特設サイト第90回 漢方処方解説(45)小建中湯
すでに3年目に入った新型コロナウイルス感染症も、新たな変異株の感染性の高さからか、これまでにない新規感染者数の増加に見舞われており、なんとも不安な日々が続きます。
気温の高い中でのマスクは息苦しいものですが、手指消毒やワクチン接種とともに、自身を護る術としては必須のものとなっています。
さて、今回は久しぶりに処方解説をと思い、小建中湯(しょうけんちゅうとう)を取り上げます。
この処方は、虚弱体質の改善を期待して用いられることが多い処方で、腹部膨満感や腹痛に用いられる桂枝加芍薬湯(けいしかしゃくやくとう)に膠飴(こうい)を加えたものです。

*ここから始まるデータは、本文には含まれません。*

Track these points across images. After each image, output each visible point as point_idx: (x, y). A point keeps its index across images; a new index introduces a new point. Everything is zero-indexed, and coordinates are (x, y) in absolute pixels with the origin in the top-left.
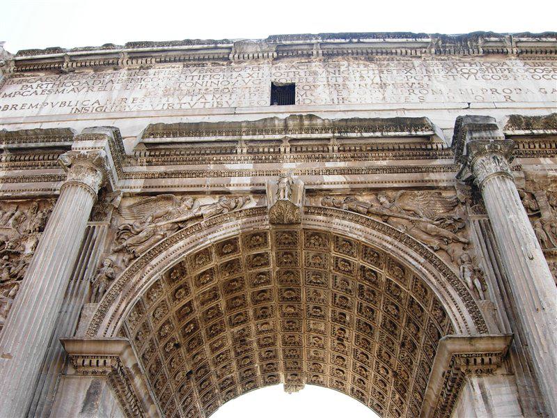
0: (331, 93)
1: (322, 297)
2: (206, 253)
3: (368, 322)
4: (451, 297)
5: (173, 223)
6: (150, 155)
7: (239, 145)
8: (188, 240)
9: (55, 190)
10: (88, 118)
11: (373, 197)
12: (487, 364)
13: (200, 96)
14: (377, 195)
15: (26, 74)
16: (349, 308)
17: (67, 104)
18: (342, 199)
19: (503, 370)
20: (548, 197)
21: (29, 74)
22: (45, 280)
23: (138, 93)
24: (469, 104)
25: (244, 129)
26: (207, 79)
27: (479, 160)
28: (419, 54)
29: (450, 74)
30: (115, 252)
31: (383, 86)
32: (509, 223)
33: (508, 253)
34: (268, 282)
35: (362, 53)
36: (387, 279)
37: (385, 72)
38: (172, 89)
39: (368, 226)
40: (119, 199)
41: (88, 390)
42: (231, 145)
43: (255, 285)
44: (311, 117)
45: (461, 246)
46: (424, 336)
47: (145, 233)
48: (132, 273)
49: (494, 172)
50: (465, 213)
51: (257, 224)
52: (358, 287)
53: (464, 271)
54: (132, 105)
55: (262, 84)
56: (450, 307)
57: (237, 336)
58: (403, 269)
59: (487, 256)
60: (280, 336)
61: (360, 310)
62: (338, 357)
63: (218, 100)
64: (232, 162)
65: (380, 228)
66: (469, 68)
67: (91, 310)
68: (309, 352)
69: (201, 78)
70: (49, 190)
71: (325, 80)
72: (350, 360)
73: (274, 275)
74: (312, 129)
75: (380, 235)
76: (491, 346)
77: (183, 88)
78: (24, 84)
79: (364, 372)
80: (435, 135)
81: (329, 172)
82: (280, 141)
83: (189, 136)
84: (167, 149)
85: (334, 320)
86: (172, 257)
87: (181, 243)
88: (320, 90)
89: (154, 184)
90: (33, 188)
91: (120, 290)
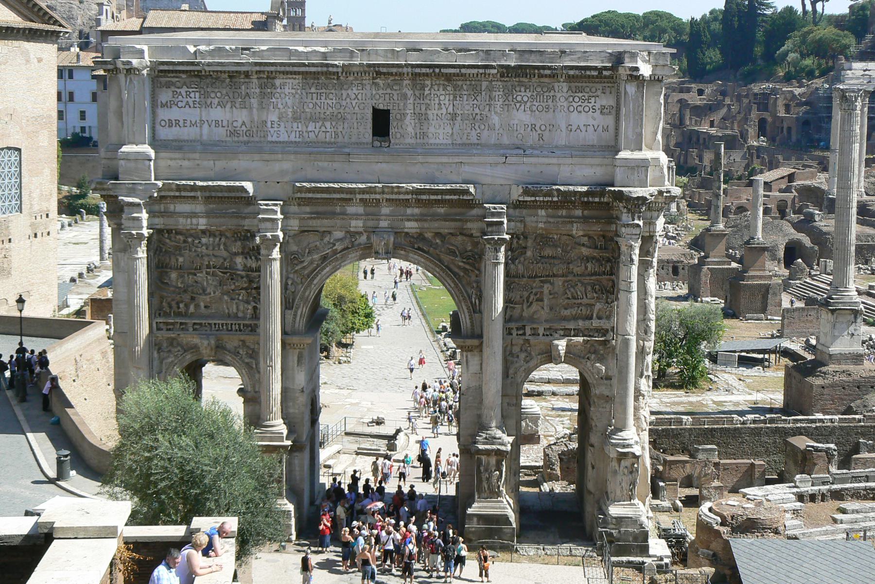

桂枝加芍薬湯は、桂枝、芍薬、甘草、生姜、大棗からなる桂枝湯の芍薬を倍量にしたものです。桂枝湯は、虚弱者の風邪(感冒)初期に用いる処方で、悪寒や発熱、頭痛などの症状があり、自然発汗がある場合に用いるとされます。この処方の芍薬を増量すると、腹痛や下痢、残便感などの消化器症状に対応する処方に変わり、過敏性腸症候群の第一選択の漢方薬となります。芍薬一つで、感冒の薬からお腹の薬に変わってしまうのは、漢方薬の「処方の妙」と言われますが、その詳細は残念ながら不明です。
膠飴という生薬は、元々、もち米やうるち米、小麦粉に麦芽を加えて加工した飴糖であり、麦芽糖を主体としたものです。最近では、トウモロコシやキャッサバ、ジャガイモ、サツマイモもしくはイネのでんぷんを塩酸、シュウ酸、アミラーゼまたは麦芽汁などで糖化した後、乾燥して作られており、国産で賄える生薬としても知られています。臨床的には、強壮、鎮痛、健胃、緩和作用をもち、急迫症状に用いるとされます。
小建中湯
小建中湯は、胃腸虚弱で、やせ型の方に用いることが多く、腹痛を主とする場合と、疲労倦怠感、動悸、息切れなどを主とする場合があります。また、重労働や急性疾患で体力を消耗した場合に用いることもあると言われています。小学生が遠足や運動会ではしゃぎすぎて体力を消耗し、夜に発熱した場合などに一服すると朝には熱も下がると教えられた記憶があります。
本処方は、「建中湯」類の一つであり、構成生薬を少し変化させることで、黄耆建中湯や当帰建中湯などとすることができます。また、構成生薬はかなり違いますが、大建中湯とともに「中」=「お腹」を「建て直す」作用をもつ一連の処方群として有益なものです。
配合される生薬のわずかな違いで効能効果が変化することは、当然のような気もしますが、とても不思議なことでもありますよね。その詳細を解き明かしてみたいと常々思っています。